Task statement: Take from the data every line in which the word "pixel" is found.

Available data:
○ ○ ○

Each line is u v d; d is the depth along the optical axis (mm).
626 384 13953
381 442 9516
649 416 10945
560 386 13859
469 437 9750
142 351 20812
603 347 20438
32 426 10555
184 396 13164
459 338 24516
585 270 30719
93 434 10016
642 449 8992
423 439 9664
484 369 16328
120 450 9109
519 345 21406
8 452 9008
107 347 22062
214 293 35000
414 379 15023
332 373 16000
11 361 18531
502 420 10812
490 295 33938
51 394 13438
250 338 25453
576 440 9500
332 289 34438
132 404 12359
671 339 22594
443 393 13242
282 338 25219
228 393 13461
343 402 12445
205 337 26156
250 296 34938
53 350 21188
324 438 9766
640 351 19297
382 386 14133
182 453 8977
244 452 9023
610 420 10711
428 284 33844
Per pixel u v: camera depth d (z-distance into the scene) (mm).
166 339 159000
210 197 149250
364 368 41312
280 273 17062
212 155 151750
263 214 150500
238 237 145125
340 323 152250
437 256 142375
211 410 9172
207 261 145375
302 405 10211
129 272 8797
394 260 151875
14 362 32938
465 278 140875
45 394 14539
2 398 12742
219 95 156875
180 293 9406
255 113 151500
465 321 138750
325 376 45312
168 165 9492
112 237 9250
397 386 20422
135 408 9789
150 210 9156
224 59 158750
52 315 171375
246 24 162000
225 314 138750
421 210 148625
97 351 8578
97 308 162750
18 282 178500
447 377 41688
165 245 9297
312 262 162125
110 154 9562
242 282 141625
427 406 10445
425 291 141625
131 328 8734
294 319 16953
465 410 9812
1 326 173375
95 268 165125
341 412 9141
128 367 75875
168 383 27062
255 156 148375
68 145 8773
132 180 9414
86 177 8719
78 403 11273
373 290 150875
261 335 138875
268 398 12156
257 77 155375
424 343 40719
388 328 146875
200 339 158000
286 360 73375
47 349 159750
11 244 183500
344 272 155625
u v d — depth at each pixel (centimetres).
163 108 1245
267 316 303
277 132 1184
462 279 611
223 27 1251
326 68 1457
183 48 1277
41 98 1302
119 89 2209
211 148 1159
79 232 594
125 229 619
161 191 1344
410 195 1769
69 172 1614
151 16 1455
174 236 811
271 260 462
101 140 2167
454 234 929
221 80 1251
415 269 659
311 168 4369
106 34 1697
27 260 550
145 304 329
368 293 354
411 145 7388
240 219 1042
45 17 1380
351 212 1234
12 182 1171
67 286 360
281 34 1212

○ ○ ○

Written answer:
Per pixel u v: camera depth d (z-distance into the scene) (mm).
u v d — depth at each pixel (centimetres).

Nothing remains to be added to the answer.